TASK BRIEF
Establish how many lines of the material below contain the string "black". Return that number by itself.

DATA SEGMENT
== Segment start ==

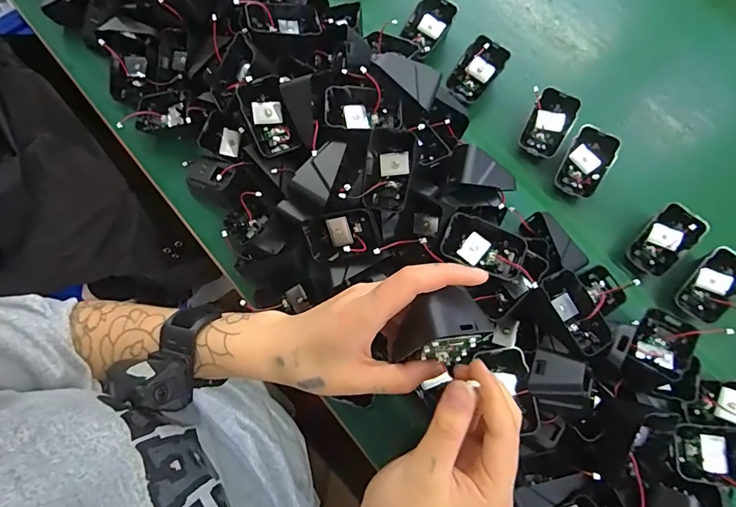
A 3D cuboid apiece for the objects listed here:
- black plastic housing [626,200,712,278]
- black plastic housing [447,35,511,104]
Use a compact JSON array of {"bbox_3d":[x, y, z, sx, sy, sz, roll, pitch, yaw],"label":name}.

== Segment end ==

EXPECTED ANSWER
2